Positive effects have been documented for rituximab and azathioprine [16, 31]. In some patients with myositis, due to severe rhythm disturbances, pacemaker implantation or cardioversion were needed as well as immunosuppressive drugs [3234].

However, most of the data is based on retrospective observations and small-group studies. Randomized controlled trials are needed to assess the effectiveness of individual therapeutic regimens.

Study limitations

The study has some certain limitations. The part of the questionnaire written by the authors was not validated. Self-reporting of the diagnosis remains the main limitation of the study. The questionnaire was performed remotely by means of an online form without a direct examination by a physician.

Although the questionnaire was addressed to English-speaking patients, we cannot exclude the possibility that some of the respondents might have had a lower command of English, which could have influenced the understanding of the stated questions.

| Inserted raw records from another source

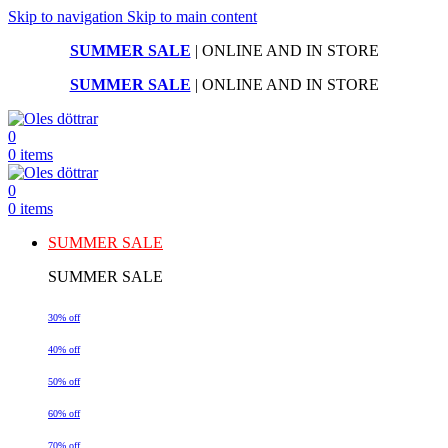
Skip to navigation
Skip to main content
SUMMER SALE
| ONLINE AND IN STORE
SUMMER SALE
| ONLINE AND IN STORE
0
0
items
0
0
items
SUMMER SALE
SUMMER SALE
30% off
40% off
50% off
60% off
70% off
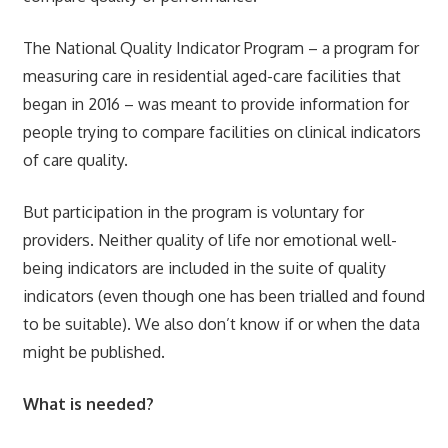
The National Quality Indicator Program – a program for
measuring care in residential aged-care facilities that
began in 2016 – was meant to provide information for
people trying to compare facilities on clinical indicators
of care quality.
But participation in the program is voluntary for
providers. Neither quality of life nor emotional well-
being indicators are included in the suite of quality
indicators (even though one has been trialled and found
to be suitable). We also don’t know if or when the data
might be published.
What is needed?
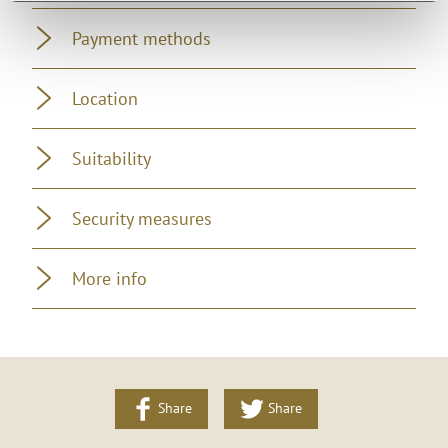
Payment methods
Location
Suitability
Security measures
More info
Share
Share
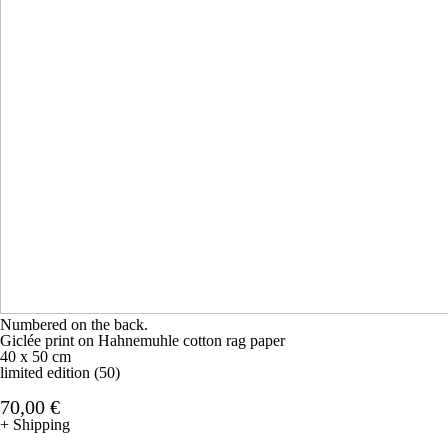
Numbered on the back.
Giclée print on Hahnemuhle cotton rag paper
40 x 50 cm
limited edition (50)
70,00 €
+ Shipping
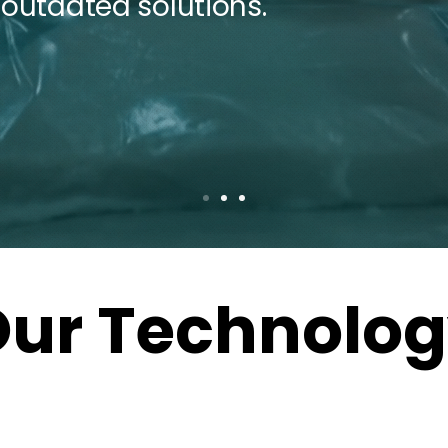
 outdated solutions.
ur Technolo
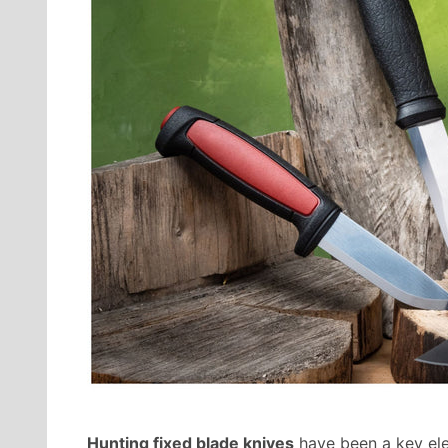
Hunting fixed blade knives
have been a key ele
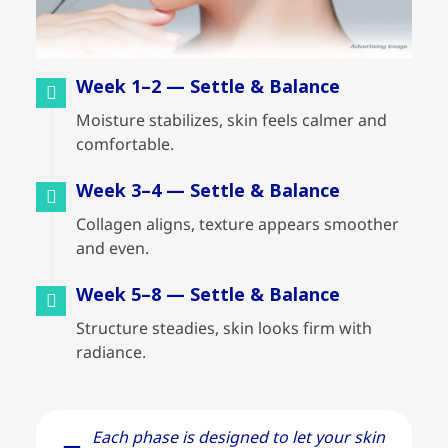
Week 1–2 — Settle & Balance
Moisture stabilizes, skin feels calmer and
comfortable.
Week 3–4 — Settle & Balance
Collagen aligns, texture appears smoother
and even.
Week 5–8 — Settle & Balance
Structure steadies, skin looks firm with
radiance.
Each phase is designed to let your skin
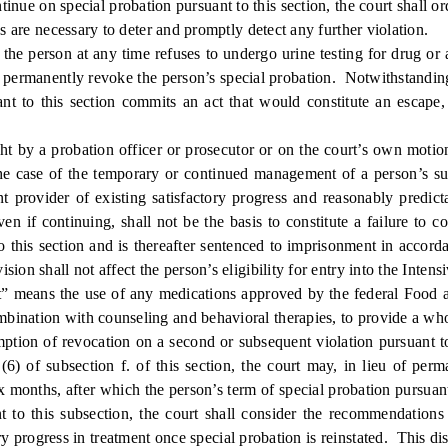
nue on special probation pursuant to this section, the court shall o
as are necessary to deter and promptly detect any further violation.
 person at any time refuses to undergo urine testing for drug or al
on, permanently revoke the person’s special probation. Notwithstanding
uant to this section commits an act that would constitute an escape,
by a probation officer or prosecutor or on the court’s own motion
n the case of the temporary or continued management of a person’s s
 provider of existing satisfactory progress and reasonably predict
even if continuing, shall not be the basis to constitute a failure to
 this section and is thereafter sentenced to imprisonment in accordanc
ion shall not affect the person’s eligibility for entry into the Inte
” means the use of any medications approved by the federal Food an
ination with counseling and behavioral therapies, to provide a whol
n of revocation on a second or subsequent violation pursuant to p
(6) of subsection f. of this section, the court may, in lieu of per
ix months, after which the person’s term of special probation pursuan
t to this subsection, the court shall consider the recommendations 
y progress in treatment once special probation is reinstated. This di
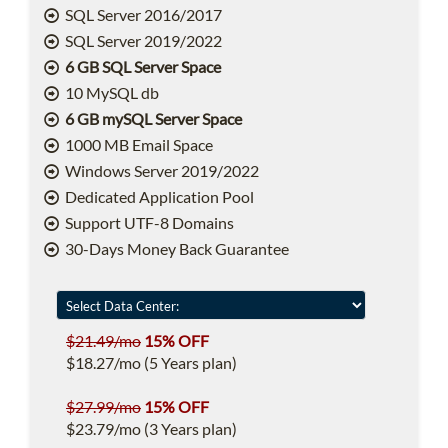
SQL Server 2016/2017
SQL Server 2019/2022
6 GB SQL Server Space
10 MySQL db
6 GB mySQL Server Space
1000 MB Email Space
Windows Server 2019/2022
Dedicated Application Pool
Support UTF-8 Domains
30-Days Money Back Guarantee
$21.49/mo
15% OFF
$18.27/mo (5 Years plan)
$27.99/mo
15% OFF
$23.79/mo (3 Years plan)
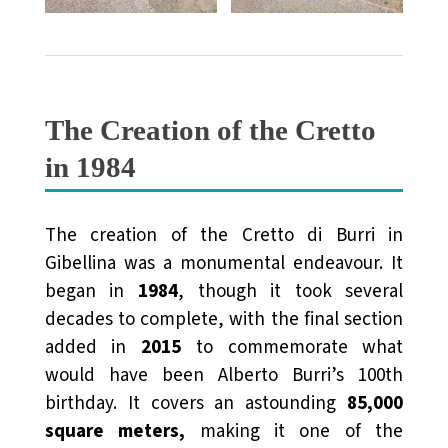
The Creation of the Cretto
in 1984
The creation of the Cretto di Burri in
Gibellina was a monumental endeavour. It
began in
1984
, though it took several
decades to complete, with the final section
added in
2015
to commemorate what
would have been Alberto Burri’s 100th
birthday. It covers an astounding
85,000
square meters
,
making it one of the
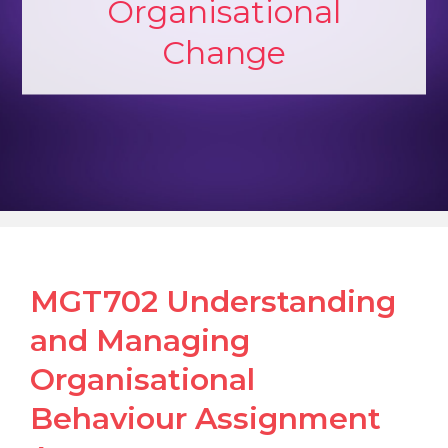
Organisational
Change
MGT702 Understanding
and Managing
Organisational
Behaviour Assignment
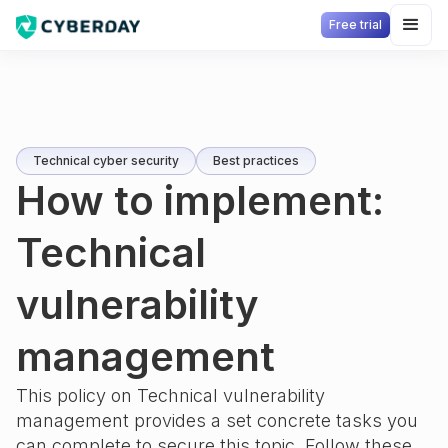
Free trial
Technical cyber security
Best practices
How to implement:
Technical
vulnerability
management
This policy on
Technical vulnerability
management
provides a set concrete tasks you
can complete to secure this topic. Follow these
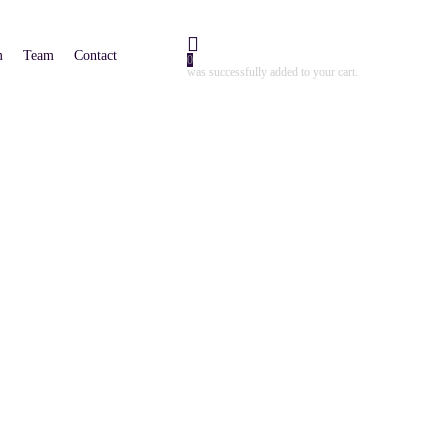
m
Team
Contact
0
was successfully added to your cart.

Because we do not know how many people viewed the survey, the response rate remains unknown. A lack of sample size estimation limits the credibility of the statistical analysis. However, strategies have been taken to enable the highest possible level of reliability. The questionnaire was sent only to the groups of patients with IIM and no other autoimmune diseases.

Furthermore, the survey included a single-choice question concerning the subtype of IIM, and respondents who did not know their exact diagnosis were excluded from the study group to eliminate the possibility of filling in the questionnaire by people suffering from other types of myopathies. The Health Assessment Questionnaire – disability index was chosen to assess daily functioning of the respondents because it is a standardized tool with a well-documented use in IIM, and it is recommended by scientific societies as part of the “Core Set Measures” aimed at assessing the course of the disease, response to treatment, and quality of life in patients with IIM [35, 36].


Clinical symptoms indicative of heart and lung involvement occur frequently in patients with IIM; however, cardiopulmonary complications seem to be relatively rarely detected. Regular evaluation of internal organ involvement is essential and advisable in every patient suffering from IIM. Underdiagnosis of cardiopulmonary complications may lead to severe consequences because they remain the leading causes of death.

Long-term prospective observations on large groups could shed a novel light on cardiopulmonary complications and their impact on daily functioning and mortality. Close cooperation of rheumatologists, pulmonologists, and cardiologists is necessary to provide comprehensive care for patients with IIM.